My default position when I started looking into peanut allergies was that exposure to potential allergens (particularly the ones outside our evolutionary heritage) would sensitize children to that allergen in the future. Eliezer once described changing your mind as the penultimate technique of rationality, and I always enjoy the opportunity to stretch that particular muscle. But I’m getting ahead of myself here…

Peanut allergies are one of the most common, and yet also most severe, food allergies. It tends to begin very early (unlike seafood allergies), and persist throughout life (unlike milk and soy allergies). The incidence is hard to measure, but potentially up to a few percent of the population will suffer from them over time. This may not seem large in an absolute sense, but it is one of the more common diseases, and is potentially fatal, requiring extensive lifestyle modification to avoid exposure. Allergies themselves, in one form or another, are much more common and often annoying, so if any underlying mechanism can be revealed and averted, so much the better.

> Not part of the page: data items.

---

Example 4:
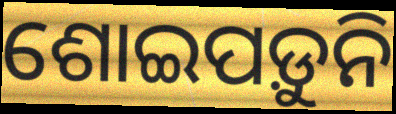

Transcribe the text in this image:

ଶୋଇପଡ଼ୁନି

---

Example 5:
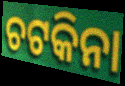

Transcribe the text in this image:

ଚଟକିନା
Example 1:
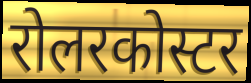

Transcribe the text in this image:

रोलरकोस्टर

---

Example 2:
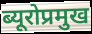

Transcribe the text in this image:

ब्यूरोप्रमुख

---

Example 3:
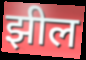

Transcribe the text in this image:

झील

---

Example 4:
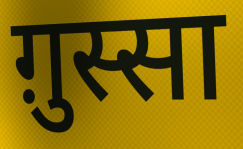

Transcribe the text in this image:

ग़ुस्सा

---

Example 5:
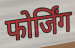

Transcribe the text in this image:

फोर्जिंग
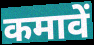
कमावें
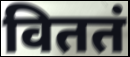
विततं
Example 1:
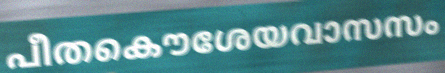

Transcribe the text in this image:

പീതകൌശേയവാസസം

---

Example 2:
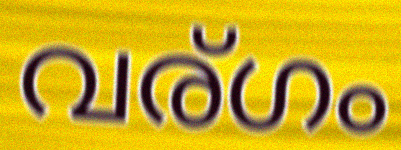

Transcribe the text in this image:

വര്ഗം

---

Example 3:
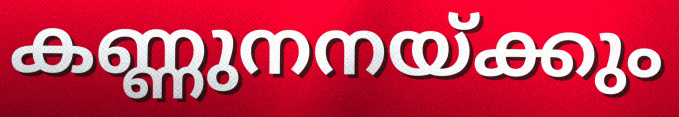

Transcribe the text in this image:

കണ്ണുനനയ്ക്കും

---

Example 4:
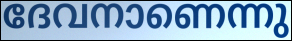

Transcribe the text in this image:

ദേവനാണെന്നു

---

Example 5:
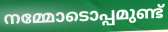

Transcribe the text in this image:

നമ്മോടൊപ്പമുണ്ട്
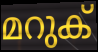
മറുക്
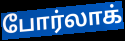
போர்லாக்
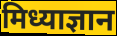
मिध्याज्ञान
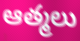
ఆత్మలు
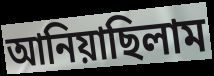
আনিয়াছিলাম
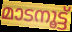
മാടനൂട്ട്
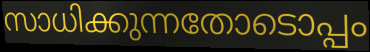
സാധിക്കുന്നതോടൊപ്പം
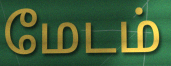
மேடம்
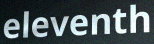
eleventh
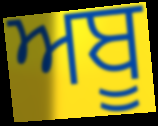
ਅਬੂ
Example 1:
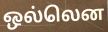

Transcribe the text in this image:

ஒல்லென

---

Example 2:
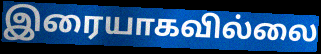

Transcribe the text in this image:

இரையாகவில்லை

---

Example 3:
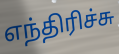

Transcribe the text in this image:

எந்திரிச்சு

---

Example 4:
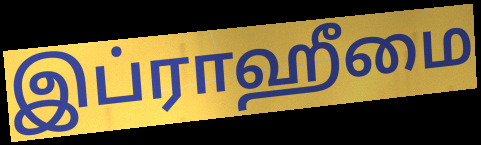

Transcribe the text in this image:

இப்ராஹீமை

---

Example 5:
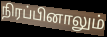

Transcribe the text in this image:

நிரப்பினாலும்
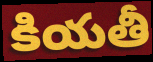
కియతీ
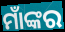
ମାଁଙ୍କର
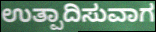
ಉತ್ಪಾದಿಸುವಾಗ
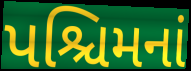
પશ્ચિમનાં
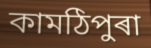
কামঠিপুৰা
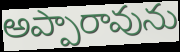
అప్పారావును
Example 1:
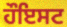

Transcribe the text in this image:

ਹੌਇਸਟ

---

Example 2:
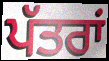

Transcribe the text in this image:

ਪੱਤਰਾਂ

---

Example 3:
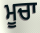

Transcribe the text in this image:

ਮੂਚਾ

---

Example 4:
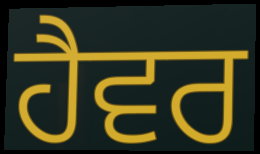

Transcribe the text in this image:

ਹੈਵਰ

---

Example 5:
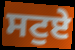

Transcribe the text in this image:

ਸਟੁਏ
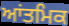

I am involved with a small rationality and parenting mailing list, and in one thread I casually mentioned that we planned to exclusively breastfeed through 6 months, in part because of allergies. The benefits of (in some cases exclusive) breastfeeding are well established, and the WHO recommends exclusive breastfeeding up through 6 months. Furthermore hunter-gatherers don’t seem to supplement food until at least 6 months of age. That part is not so controversial. But I offhandedly said I’d heard the advice to avoid allergenic foods until two years of age. That prompted a response. Particularly a link to this paper.

To summarize the methodology, the researchers sent out surveys to a few thousand Jewish families in Israel and the UK, asking them about their weaning behavior and incidence of various allergies and other atopic disease. They had some very stark findings.

[Update: the randomized controlled trials I mentioned were coming have finally started to arrive – and the LEAP study from the UK finds a dramatic 81% decrease in peanut allergies from early exposure.]